Your marketing spend was practically zero since you used your email automation software or a quick phone call to make the offer. Each time you visit you can offer an ‘upsell' of some sort and over the space of a year, your revenue numbers can grow 100,% 300%, 1,000%+.
Landscape Design Software
If you're considering offering landscaping services and design is a part of your offering, then good design software is an absolute must. We have written a complete guide to the top free and paid landscape design software tools available, however, my recommendation for you is SmartDraw.
The video below gives an overview of what it does.
My brother is the design expert and he's tried them all and he swears by this piece of software and won't use anything else.
The Pros and Cons of Starting a Lawn Care Business
As with any business, there are upsides and downsides. I'm going to make the assumption that you've got at least some experience cutting lawns and gardening, even if it's just your own! So let's look at some of the pros and cons of lawn care businesses.
- You get to work outside all day – this could be considered a pro if it's spring/summer or you live in a warm climate. For those in colder environments and in winter, this could possibly be a con.
- Highly Scaleable – as we looked at earlier, you can sell many different services once you have a client on board by simply doing a good job and waiting until something obvious is needed, then make the offer.
- Repeat business – people don't change lawn companies once they've found someone who turns up on time and does a good job. They are simply looking to save time and as long as you give them that…you're golden.
- Employees – you can hire entry-level employees to do lower-level tasks whilst you train them up. This means you can pay lower wages initially to scale your business.

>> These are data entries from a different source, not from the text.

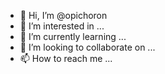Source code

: - 👋 Hi, I’m @opichoron
- 👀 I’m interested in ...
- 🌱 I’m currently learning ...
- 💞️ I’m looking to collaborate on ...
- 📫 How to reach me ...

<!---
opichoron/opichoron is a ✨ special ✨ repository because its `README.md` (this file) appears on your GitHub profile.
You can click the Preview link to take a look at your changes.
--->
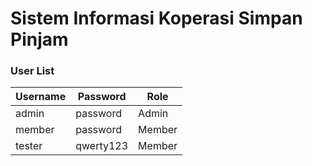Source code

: # Sistem Informasi Koperasi Simpan Pinjam

### User List
| Username |  Password  |  Role  |
| -------- |  --------  | ------ |
| admin    | password   | Admin  |
| member   | password   | Member |
| tester   | qwerty123  | Member |
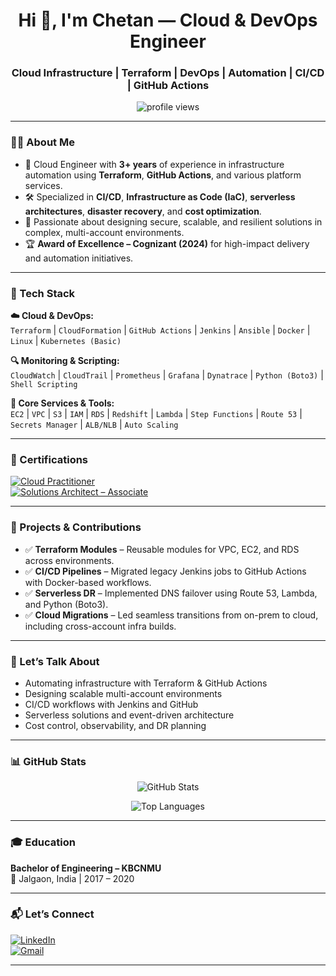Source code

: <!-- Banner Section -->
<!-- <p align="center">
  <img src="https://github.com/Chetan2098/Chetan2098_/blob/main/banner.png" alt="banner" />
</p> -->

<h1 align="center">Hi 👋, I'm Chetan — Cloud & DevOps Engineer</h1>
<h3 align="center">Cloud Infrastructure | Terraform | DevOps | Automation | CI/CD | GitHub Actions</h3>

<p align="center">
  <img src="https://komarev.com/ghpvc/?username=Chetan2098&label=Profile%20views&color=0e75b6&style=flat" alt="profile views" />
</p>

---

### 👨‍💻 About Me

- 🚀 Cloud Engineer with **3+ years** of experience in infrastructure automation using **Terraform**, **GitHub Actions**, and various platform services.  
- 🛠️ Specialized in **CI/CD**, **Infrastructure as Code (IaC)**, **serverless architectures**, **disaster recovery**, and **cost optimization**.  
- 🔐 Passionate about designing secure, scalable, and resilient solutions in complex, multi-account environments.  
- 🏆 **Award of Excellence – Cognizant (2024)** for high-impact delivery and automation initiatives.

---

### 🧰 Tech Stack

**☁️ Cloud & DevOps:**  
`Terraform` | `CloudFormation` | `GitHub Actions` | `Jenkins` | `Ansible` | `Docker` | `Linux` | `Kubernetes (Basic)`

**🔍 Monitoring & Scripting:**  
`CloudWatch` | `CloudTrail` | `Prometheus` | `Grafana` | `Dynatrace` | `Python (Boto3)` | `Shell Scripting`

**🔧 Core Services & Tools:**  
`EC2` | `VPC` | `S3` | `IAM` | `RDS` | `Redshift` | `Lambda` | `Step Functions` | `Route 53` | `Secrets Manager` | `ALB/NLB` | `Auto Scaling`

---

### 🧩 Certifications

[![Cloud Practitioner](https://img.shields.io/badge/AWS-Cloud%20Practitioner-orange?style=for-the-badge&logo=amazon-aws)](https://www.credly.com/badges/1f7667db-7536-4e6d-96ab-18a4d89f5f73/public_url)  
[![Solutions Architect – Associate](https://img.shields.io/badge/AWS-Solutions%20Architect--Associate-blue?style=for-the-badge&logo=amazon-aws)](https://www.credly.com/badges/65d474bf-1c9b-4b6c-8dad-06262bacacdc/public_url)

---

### 🚀 Projects & Contributions

- ✅ **Terraform Modules** – Reusable modules for VPC, EC2, and RDS across environments.  
- ✅ **CI/CD Pipelines** – Migrated legacy Jenkins jobs to GitHub Actions with Docker-based workflows.  
- ✅ **Serverless DR** – Implemented DNS failover using Route 53, Lambda, and Python (Boto3).  
- ✅ **Cloud Migrations** – Led seamless transitions from on-prem to cloud, including cross-account infra builds.

---

### 💬 Let’s Talk About

- Automating infrastructure with Terraform & GitHub Actions  
- Designing scalable multi-account environments  
- CI/CD workflows with Jenkins and GitHub  
- Serverless solutions and event-driven architecture  
- Cost control, observability, and DR planning  

---

### 📊 GitHub Stats

<p align="center">
  <img src="https://github-readme-stats.vercel.app/api?username=Chetan2098&show_icons=true&theme=tokyonight" alt="GitHub Stats" />
</p>

<p align="center">
  <img src="https://github-readme-stats.vercel.app/api/top-langs/?username=Chetan2098&layout=compact&theme=tokyonight" alt="Top Languages" />
</p>

---

### 🎓 Education

**Bachelor of Engineering – KBCNMU**  
📍 Jalgaon, India | 2017 – 2020

---

### 📬 Let’s Connect

[![LinkedIn](https://img.shields.io/badge/LinkedIn-blue?style=flat&logo=linkedin)](https://www.linkedin.com/in/chetan-chopade-/)  
[![Gmail](https://img.shields.io/badge/Gmail-D14836?style=flat&logo=gmail&logoColor=white)](mailto:chetanchopade5@gmail.com)

---
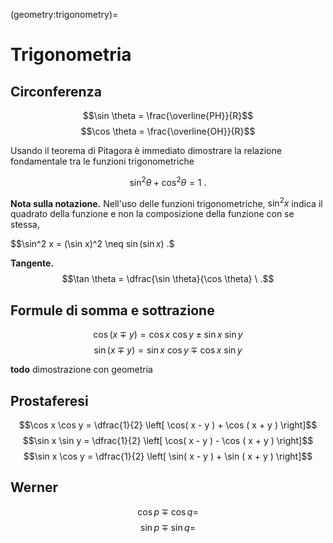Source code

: (geometry:trigonometry)=
# Trigonometria

## Circonferenza

$$\sin \theta = \frac{\overline{PH}}{R}$$
$$\cos \theta = \frac{\overline{OH}}{R}$$

Usando il teorema di Pitagora è immediato dimostrare la relazione fondamentale tra le funzioni trigonometriche

$$\sin^2 \theta + \cos^2 \theta = 1 \ .$$

**Nota sulla notazione.** Nell'uso delle funzioni trigonometriche, $\sin^2 x$ indica il quadrato della funzione e non la composizione della funzione con se stessa,

$$\sin^2 x = (\sin x)^2 \neq $\sin( \sin x) \ .$$

**Tangente.** $$\tan \theta = \dfrac{\sin \theta}{\cos \theta} \ .$$

## Formule di somma e sottrazione

$$\cos ( x \mp y ) = \cos x \ \cos y \pm \sin x \ \sin y$$
$$\sin ( x \mp y ) = \sin x \ \cos y \mp \cos x \ \sin y$$

**todo** dimostrazione con geometria

## Prostaferesi

$$\cos x \cos y = \dfrac{1}{2} \left[ \cos( x - y ) + \cos ( x + y ) \right]$$
$$\sin x \sin y = \dfrac{1}{2} \left[ \cos( x - y ) - \cos ( x + y ) \right]$$
$$\sin x \cos y = \dfrac{1}{2} \left[ \sin( x - y ) + \sin ( x + y ) \right]$$

## Werner

$$\cos p \mp \cos q = $$
$$\sin p \mp \sin q = $$









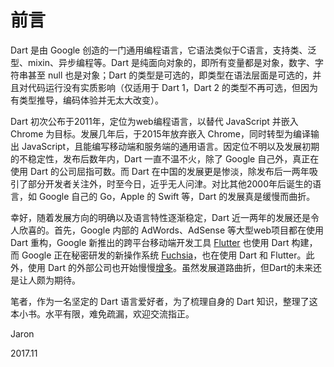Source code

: # 前言

Dart 是由 Google 创造的一门通用编程语言，它语法类似于C语言，支持类、泛型、mixin、异步编程等。Dart 是纯面向对象的，即所有变量都是对象，数字、字符串甚至 null 也是对象；Dart 的类型是可选的，即类型在语法层面是可选的，并且对代码运行没有实质影响（仅适用于 Dart 1，Dart 2 的类型不再可选，但因为有类型推导，编码体验并无太大改变）。

Dart 初次公布于2011年，定位为web编程语言，以替代 JavaScript 并嵌入 Chrome 为目标。发展几年后，于2015年放弃嵌入 Chrome，同时转型为编译输出 JavaScript，且能编写移动端和服务端的通用语言。因定位不明以及发展初期的不稳定性，发布后数年内，Dart 一直不温不火，除了 Google 自己外，真正在使用 Dart 的公司屈指可数。而 Dart 在中国的发展更是惨淡，除发布后一两年吸引了部分开发者关注外，时至今日，近乎无人问津。对比其他2000年后诞生的语言，如 Google 自己的 Go，Apple 的 Swift 等，Dart 的发展真是缓慢而曲折。

幸好，随着发展方向的明确以及语言特性逐渐稳定，Dart 近一两年的发展还是令人欣喜的。首先，Google 内部的 AdWords、AdSense 等大型web项目都在使用 Dart 重构，Google 新推出的跨平台移动端开发工具 [Flutter](https://flutter.io/) 也使用 Dart 构建，而 Google 正在秘密研发的新操作系统 [Fuchsia](https://github.com/fuchsia-mirror)，也在使用 Dart 和 Flutter。此外，使用 Dart 的外部公司也开始慢慢[增多](https://www.dartlang.org/community/who-uses-dart)。虽然发展道路曲折，但Dart的未来还是让人颇为期待。

笔者，作为一名坚定的 Dart 语言爱好者，为了梳理自身的 Dart 知识，整理了这本小书。水平有限，难免疏漏，欢迎交流指正。

Jaron

2017.11

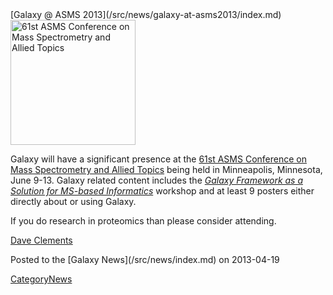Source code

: <div class='newsItemHeader'>[Galaxy @ ASMS 2013](/src/news/galaxy-at-asms2013/index.md)</div>

<div class='right'><a href='/src/events/asms2013/index.md'><img src="/src/images/logos/ASMS2013.jpg" alt="61st ASMS Conference on Mass Spectrometry and Allied Topics" width=200" /></a></div>

Galaxy will have a significant presence at the [61st ASMS Conference on Mass Spectrometry and Allied Topics](/src/events/asms2013/index.md) being held in Minneapolis, Minnesota, June 9-13.  Galaxy related content includes the *[Galaxy Framework as a Solution for MS-based Informatics](/src/events/asms2013/index.md#workshop_the_galaxy_framework_as_a_solution_for_ms-based_informatics)* workshop and at least 9 posters either directly about or using Galaxy.

If you do research in proteomics than please consider attending.

[Dave Clements](/src/dave-clements/index.md)

<div class='newsItemFooter'>Posted to the [Galaxy News](/src/news/index.md) on 2013-04-19</div>

[CategoryNews](/src/category-news/index.md)
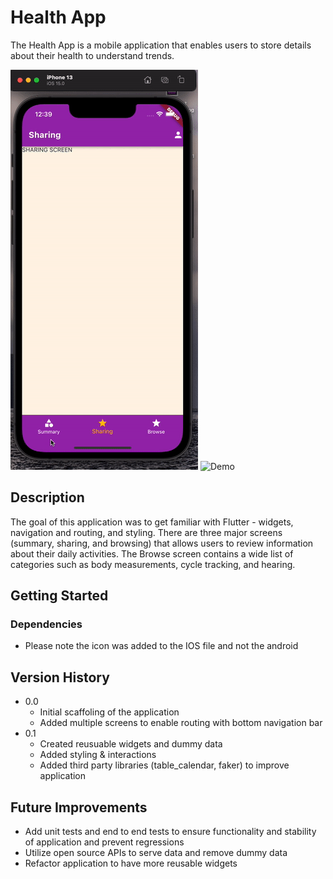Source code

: # Health App

The Health App is a mobile application that enables users to store details about their health to understand trends.

![Initial Scaffold](gifs/1.gif)
![Demo](gifs/5.gif)

## Description

The goal of this application was to get familiar with Flutter - widgets, navigation and routing, and styling. There are three major screens (summary, sharing, and browsing) that allows users to review information about their daily activities. The Browse screen contains a wide list of categories such as body measurements, cycle tracking, and hearing.


## Getting Started

### Dependencies

* Please note the icon was added to the IOS file and not the android


## Version History

* 0.0
    * Initial scaffoling of the application
    * Added multiple screens to enable routing with bottom navigation bar
* 0.1
    * Created reusuable widgets and dummy data 
    * Added styling & interactions
    * Added third party libraries (table_calendar, faker) to improve application
 

## Future Improvements
- Add unit tests and end to end tests to ensure functionality and stability of application and prevent regressions
- Utilize open source APIs to serve data and remove dummy data
- Refactor application to have more reusable widgets
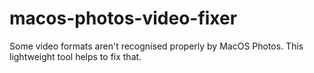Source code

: # macos-photos-video-fixer
Some video formats aren't recognised properly by MacOS Photos. This lightweight tool helps to fix that.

- Seasonal – If you already have a job or business, you can always offer your lawn care services during the spring and summer months.
- Seasonal – We've got ‘seasonal' twice on purpose. The fact that when winter comes grass grows more slowly and there will be fewer lawns to cut. Which is when you offer you ‘other' services.
- Expensive tools – A high-end lawnmower will set you back a few thousand, especially if you opt for a ride-on mower. Rakes, leaf blowers, etc will also set you back a few hundred, so having enough start-up capital is a must.
- Competition – Since a lawn care business is fairly simple to get started, there may be competition in your area. I suggest you hire the competition, see what they do and how they work and make your service better.
Starting A Lawn Care Business FAQ's
Do you need a license to start a lawn care business?
If you're just mowing lawns in your local area, most municipalities will not require you to have a permit. However, you should always check with your local or state authority to ensure you have the latest rules. If starting as a business (LLC) then most likely you will need a permit and related business license in order to start trading.
How much does it cost to start this business?
Business startup costs can vary depending on the tools you choose and if you set up a business entity or not. You should budget from a minimum of $2,000 up to $7,500 that should be enough to get the basics in place.
How much does a typical lawn service owner make?
Typically, lawn care businesses make anywhere from $50,000 to $75,000 in their first year. Pricing your services and not underselling yourself is important and a mistake many new business owners make.